**Your task:**
Copy every entry verbatim and skip the pictures.

**Collected data entries:**
________
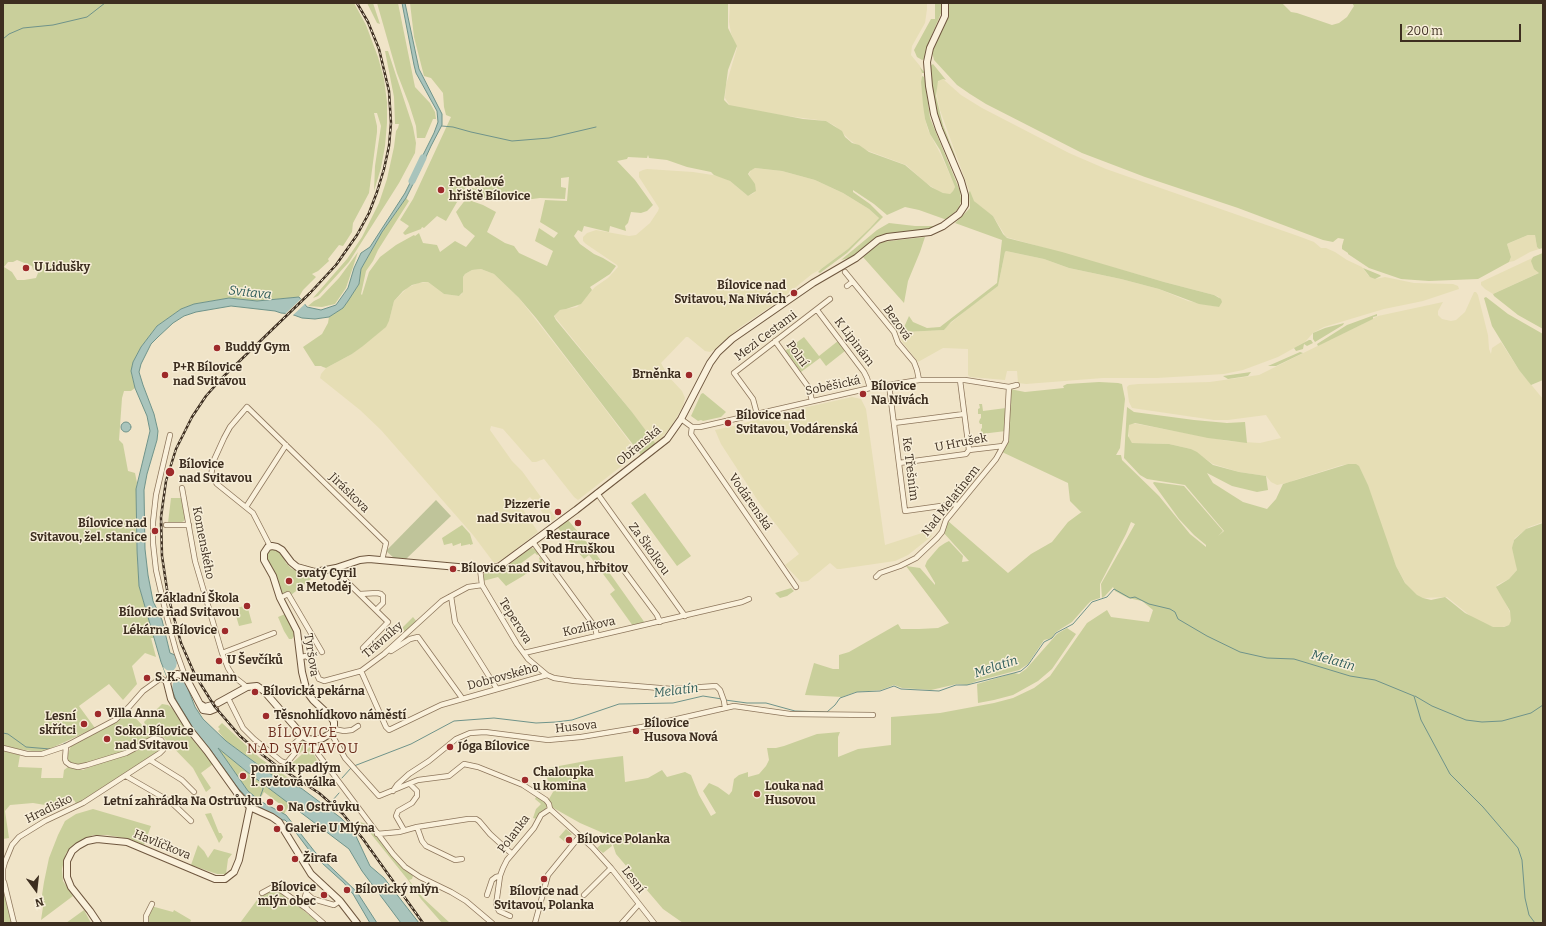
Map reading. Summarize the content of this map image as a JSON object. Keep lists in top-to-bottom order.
{
  "streets": {
    "main road": ["Obřanská", "Tyršova", "Havlíčkova"],
    "street": [
      "Bezová",
      "Mezi Cestami",
      "K Lipinám",
      "Polní",
      "Soběšická",
      "U Hrušek",
      "Ke Třešním",
      "Jiráskova",
      "Nad Melatínem",
      "Vodárenská",
      "Komenského",
      "Za Školkou",
      "Teperova",
      "Kozlíkova",
      "Trávníky",
      "Dobrovského",
      "Husova",
      "Hradisko",
      "Polanka",
      "Lesní"
    ]
  },
  "crossings": [
    ["Bezová", "Soběšická"],
    ["Mezi Cestami", "K Lipinám"],
    ["Mezi Cestami", "Polní"],
    ["Mezi Cestami", "Soběšická"],
    ["K Lipinám", "Soběšická"],
    ["Polní", "Soběšická"],
    ["Soběšická", "Ke Třešním"],
    ["Soběšická", "Nad Melatínem"],
    ["Soběšická", "Vodárenská"],
    ["U Hrušek", "Ke Třešním"],
    ["U Hrušek", "Nad Melatínem"],
    ["Obřanská", "Jiráskova"],
    ["Obřanská", "Za Školkou"],
    ["Obřanská", "Teperova"],
    ["Obřanská", "Tyršova"],
    ["Jiráskova", "Tyršova"],
    ["Za Školkou", "Kozlíkova"],
    ["Teperova", "Kozlíkova"],
    ["Teperova", "Trávníky"],
    ["Teperova", "Dobrovského"],
    ["Trávníky", "Tyršova"],
    ["Trávníky", "Dobrovského"],
    ["Dobrovského", "Husova"],
    ["Husova", "Lesní"],
    ["Polanka", "Lesní"]
  ],
  "districts": ["BÍLOVICE NAD SVITAVOU"],
  "water": ["Svitava", "Melatín"],
  "places": [
    "Fotbalové hřiště Bílovice",
    "U Lidušky",
    "Bílovice nad Svitavou, Na Nivách",
    "Buddy Gym",
    "P+R Bílovice nad Svitavou",
    "Brněnka",
    "Bílovice Na Nivách",
    "Bílovice nad Svitavou, Vodárenská",
    "Bílovice nad Svitavou",
    "Pizzerie nad Svitavou",
    "Restaurace Pod Hruškou",
    "Bílovice nad Svitavou, žel. stanice",
    "Bílovice nad Svitavou, hřbitov",
    "svatý Cyril a Metoděj",
    "Základní Škola Bílovice nad Svitavou",
    "Lékárna Bílovice",
    "U Ševčíků",
    "S. K. Neumann",
    "Bílovická pekárna",
    "Villa Anna",
    "Těsnohlídkovo náměstí",
    "Lesní skřítci",
    "Bílovice Husova Nová",
    "Sokol Bílovice nad Svitavou",
    "Jóga Bílovice",
    "pomník padlým I. světová válka",
    "Chaloupka u komina",
    "Louka nad Husovou",
    "Letní zahrádka Na Ostrůvku",
    "Na Ostrůvku",
    "Galerie U Mlýna",
    "Bílovice Polanka",
    "Žirafa",
    "Bílovice nad Svitavou, Polanka",
    "Bílovický mlýn",
    "Bílovice mlýn obec"
  ],
  "scale_bar": "200 m",
  "north": "bottom"
}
________
**Exercise solution:**
Map reading. Summarize the content of this map image as a JSON object. Keep lists in top-to-bottom order.
{
  "streets": {
    "main road": ["Obřanská", "Tyršova", "Havlíčkova"],
    "street": [
      "Bezová",
      "Mezi Cestami",
      "K Lipinám",
      "Polní",
      "Soběšická",
      "U Hrušek",
      "Ke Třešním",
      "Jiráskova",
      "Nad Melatínem",
      "Vodárenská",
      "Komenského",
      "Za Školkou",
      "Teperova",
      "Kozlíkova",
      "Trávníky",
      "Dobrovského",
      "Husova",
      "Hradisko",
      "Polanka",
      "Lesní"
    ]
  },
  "crossings": [
    ["Bezová", "Soběšická"],
    ["Mezi Cestami", "K Lipinám"],
    ["Mezi Cestami", "Polní"],
    ["Mezi Cestami", "Soběšická"],
    ["K Lipinám", "Soběšická"],
    ["Polní", "Soběšická"],
    ["Soběšická", "Ke Třešním"],
    ["Soběšická", "Nad Melatínem"],
    ["Soběšická", "Vodárenská"],
    ["U Hrušek", "Ke Třešním"],
    ["U Hrušek", "Nad Melatínem"],
    ["Obřanská", "Jiráskova"],
    ["Obřanská", "Za Školkou"],
    ["Obřanská", "Teperova"],
    ["Obřanská", "Tyršova"],
    ["Jiráskova", "Tyršova"],
    ["Za Školkou", "Kozlíkova"],
    ["Teperova", "Kozlíkova"],
    ["Teperova", "Trávníky"],
    ["Teperova", "Dobrovského"],
    ["Trávníky", "Tyršova"],
    ["Trávníky", "Dobrovského"],
    ["Dobrovského", "Husova"],
    ["Husova", "Lesní"],
    ["Polanka", "Lesní"]
  ],
  "districts": ["BÍLOVICE NAD SVITAVOU"],
  "water": ["Svitava", "Melatín"],
  "places": [
    "Fotbalové hřiště Bílovice",
    "U Lidušky",
    "Bílovice nad Svitavou, Na Nivách",
    "Buddy Gym",
    "P+R Bílovice nad Svitavou",
    "Brněnka",
    "Bílovice Na Nivách",
    "Bílovice nad Svitavou, Vodárenská",
    "Bílovice nad Svitavou",
    "Pizzerie nad Svitavou",
    "Restaurace Pod Hruškou",
    "Bílovice nad Svitavou, žel. stanice",
    "Bílovice nad Svitavou, hřbitov",
    "svatý Cyril a Metoděj",
    "Základní Škola Bílovice nad Svitavou",
    "Lékárna Bílovice",
    "U Ševčíků",
    "S. K. Neumann",
    "Bílovická pekárna",
    "Villa Anna",
    "Těsnohlídkovo náměstí",
    "Lesní skřítci",
    "Bílovice Husova Nová",
    "Sokol Bílovice nad Svitavou",
    "Jóga Bílovice",
    "pomník padlým I. světová válka",
    "Chaloupka u komina",
    "Louka nad Husovou",
    "Letní zahrádka Na Ostrůvku",
    "Na Ostrůvku",
    "Galerie U Mlýna",
    "Bílovice Polanka",
    "Žirafa",
    "Bílovice nad Svitavou, Polanka",
    "Bílovický mlýn",
    "Bílovice mlýn obec"
  ],
  "scale_bar": "200 m",
  "north": "bottom"
}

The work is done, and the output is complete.